Moody's Investors Service has affirmed the baseline credit assessments (BCAs) of seven Omani lenders and changed their outlook to positive in line with the sultanate’s sovereign credit ratings.
The affirmation of the banks' BCAs reflects that the lenders’ financial fundamentals “remain compatible with the current level of their BCAs following the affirmation of the sovereign ratings”, Moody’s said in a note on Tuesday.
“In the case of two banks, Bank Muscat and HBON [HSBC Bank Oman], their BCAs are in fact constrained at the level of the sovereign rating and these could be upgraded in the event of a sovereign rating upgrade,” the rating agency said.
Bank Muscat, HBON, National Bank of Oman, Bank Dhofar, Oman Arab Bank, Sohar International Bank and Bank Nizwa are among the lenders in the sultanate whose outlooks were changed to positive from stable.
The rating agency said the affirmation of the Omani lenders' deposit ratings reflects Moody's unchanged opinion regarding the government's willingness to provide support to banks in case of need.
The likelihood of government support remains “high or very high, depending on the bank”, which reflects the importance of the country's banks in the domestic financial system and the significant government shareholdings and deposits in several financial institutions, Moody's said.
Oman’s economic recovery is gaining traction, supported by a revival of the hydrocarbon sector and the relaxation of Covid-19 restrictions, the International Monetary Fund said this week.
The economy is set to expand 4.3 per cent in 2022, supported by continued recovery of non-hydrocarbon economic activity, according to the fund.
The sultanate’s gross domestic product growth rebounded to 3 per cent last year, after a 3.2 per cent contraction in 2020.
Although Moody's expects oil prices to remain volatile and eventually decline, it expects crude prices to remain elevated for the next two years.

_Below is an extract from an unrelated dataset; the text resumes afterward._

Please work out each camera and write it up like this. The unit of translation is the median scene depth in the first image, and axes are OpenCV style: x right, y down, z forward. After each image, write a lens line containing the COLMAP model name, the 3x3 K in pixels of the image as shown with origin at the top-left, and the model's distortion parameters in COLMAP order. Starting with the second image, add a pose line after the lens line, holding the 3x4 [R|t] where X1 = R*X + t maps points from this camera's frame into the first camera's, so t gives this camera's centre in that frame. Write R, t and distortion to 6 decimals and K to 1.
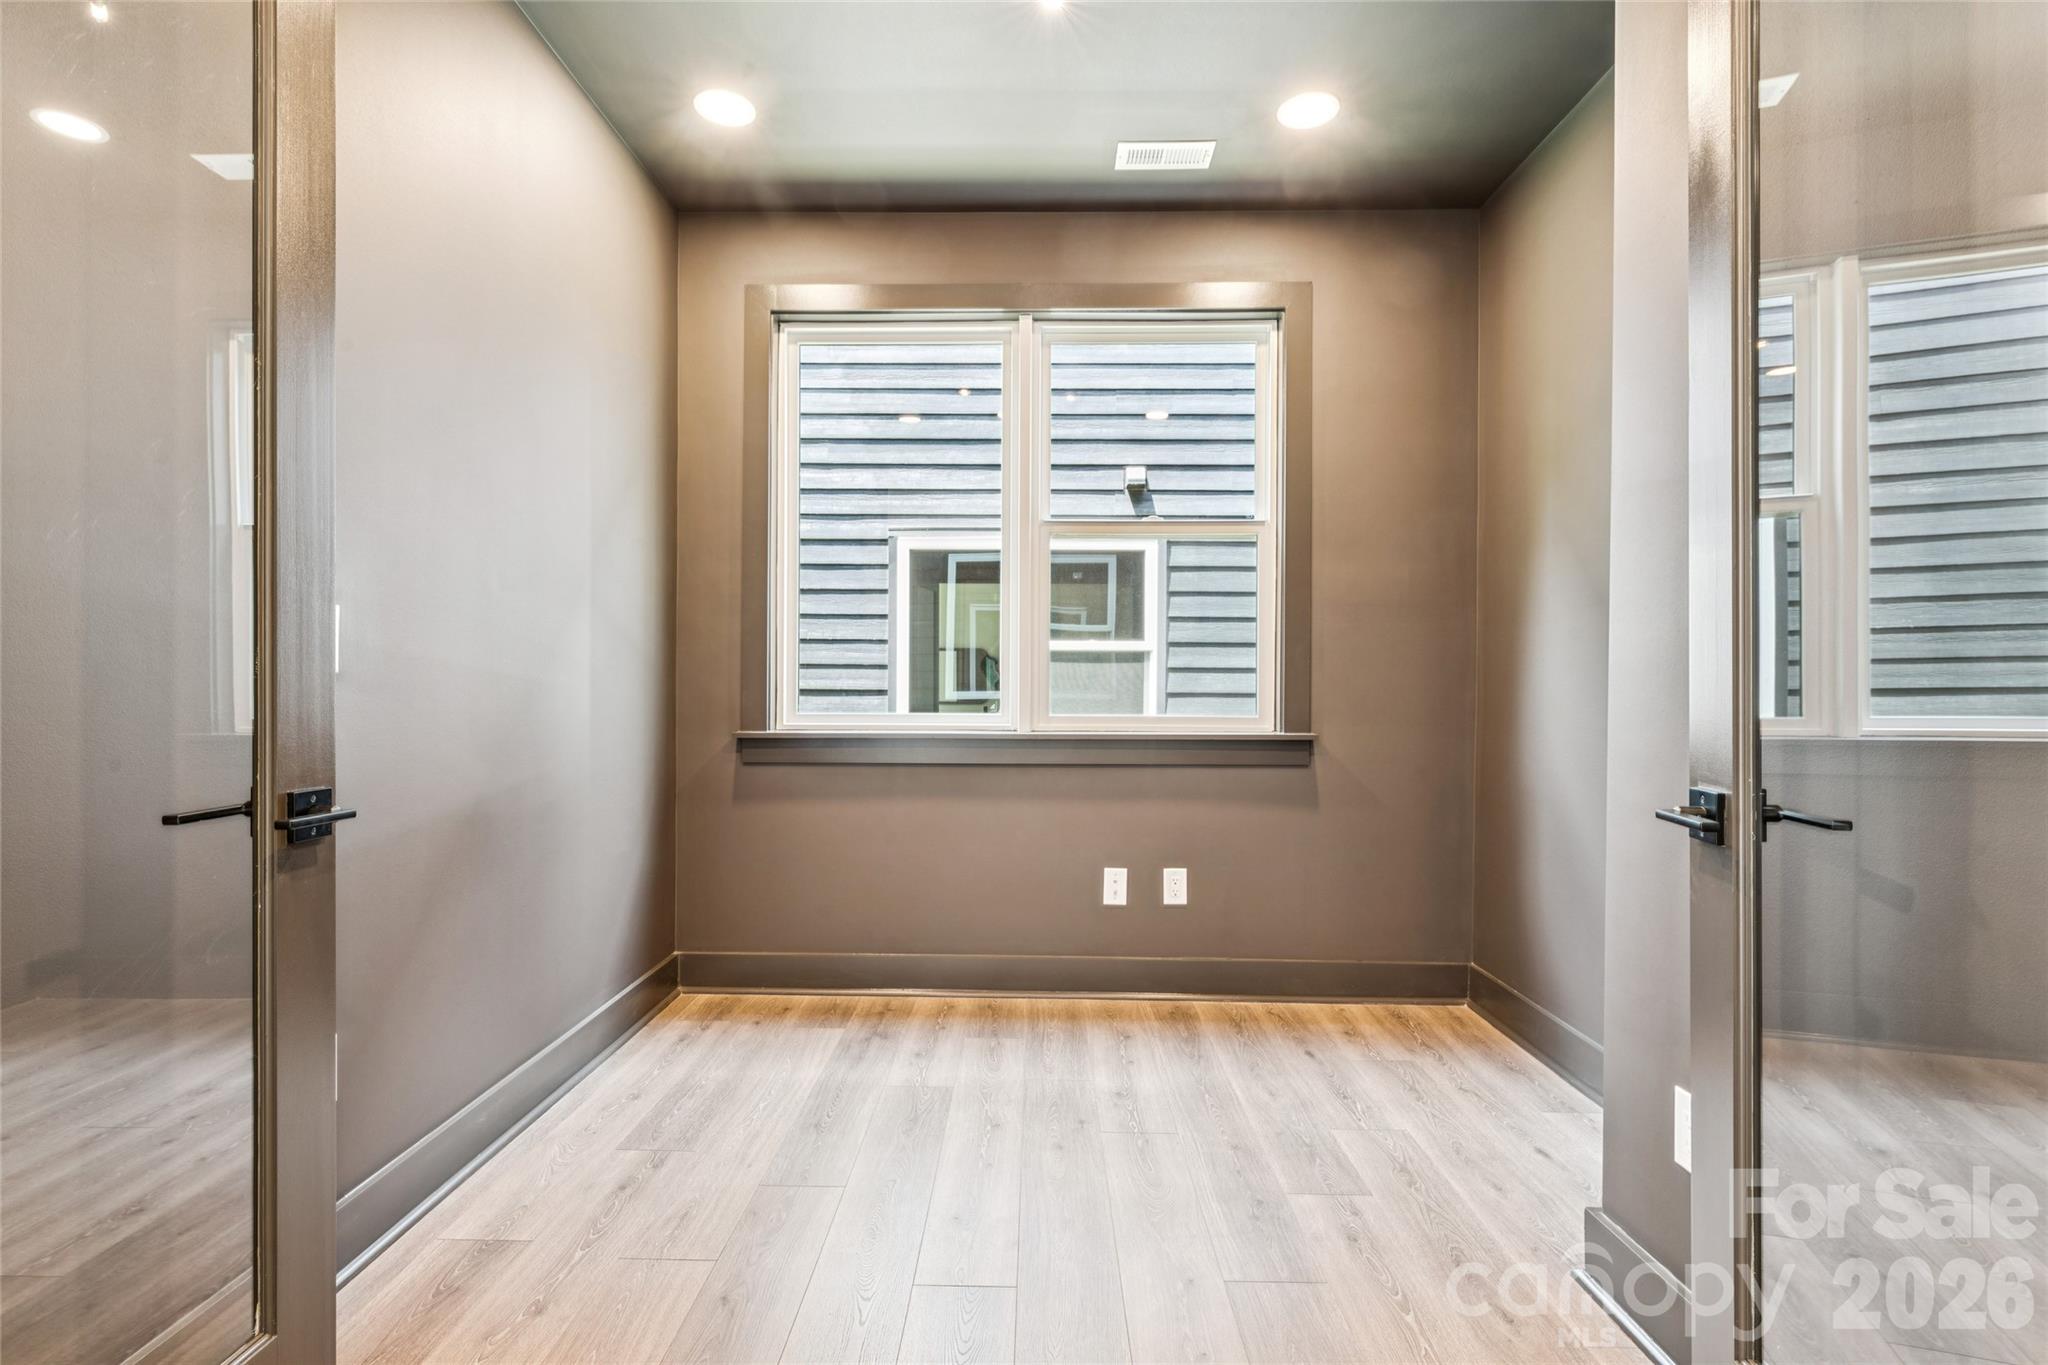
lens RADIAL K [[943.2, 0, 1007.7], [0, 943.2, 681.1], [0, 0, 1]] dist [0.001420, -0.001525]
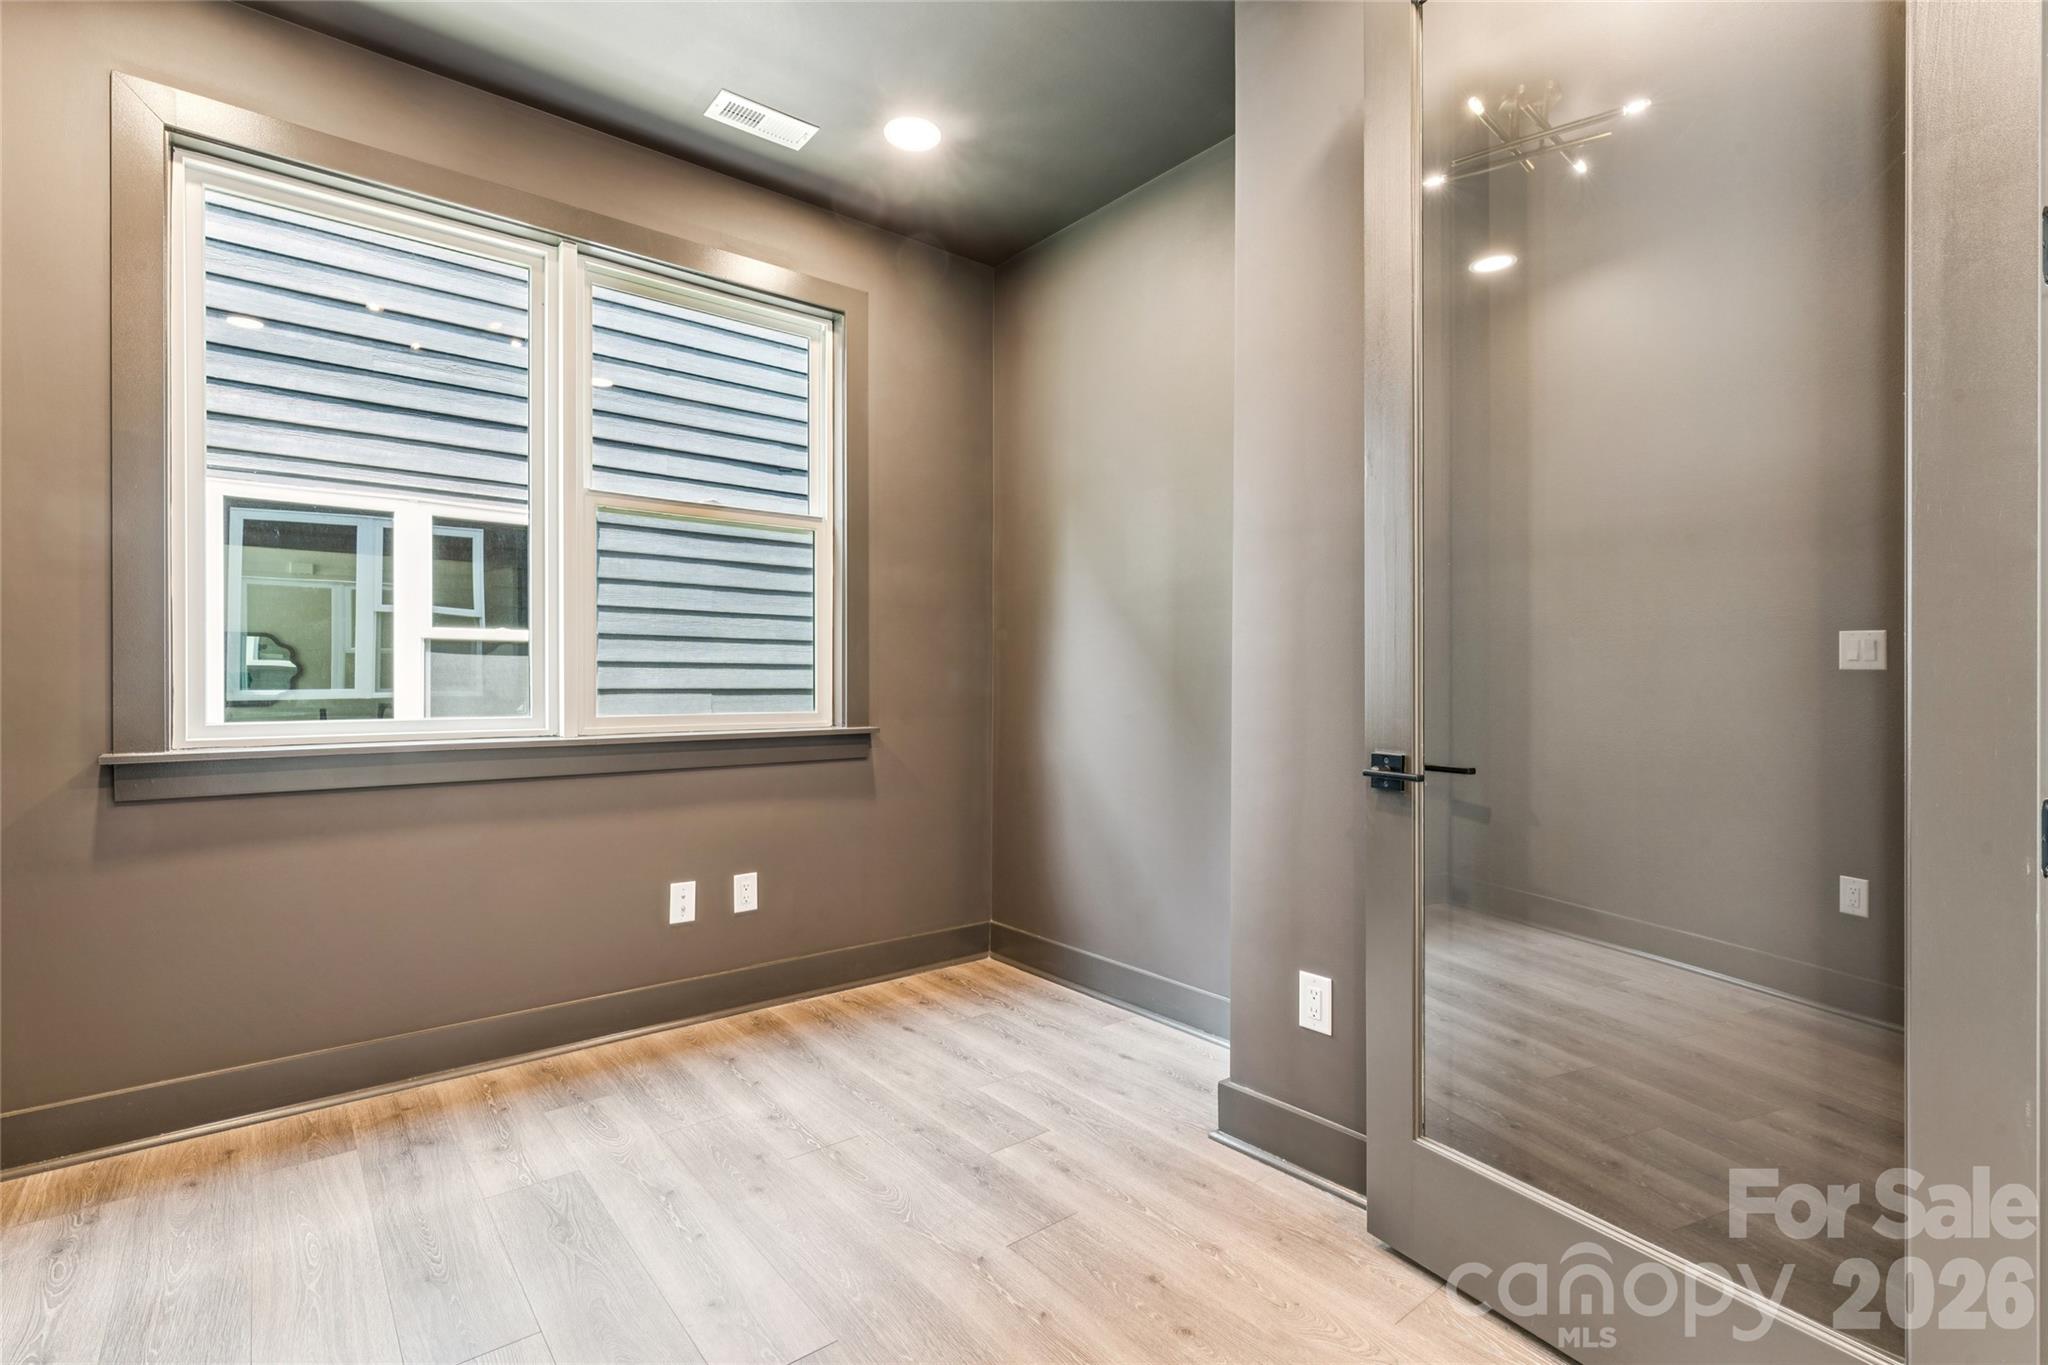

Oman’s non-oil economy has also bounced back strongly from the pandemic-driven slowdown that has eased operating conditions for lenders, who, like their GCC peers, are seeing a rise in profitability amid rising interest rates.
The country’s continued focus on expanding its non-oil economic base to cut its dependence on hydrocarbons is also expected to open up new business avenues for lenders in Oman.
The country, which recorded a budget surplus of 784 million rials ($2 billion) in the first half of this year on a more than 54 per cent jump in revenue to 6.72bn rials, aims to bring in more than 9bn rials a year from tourism by 2040 alone, according to government data released in August.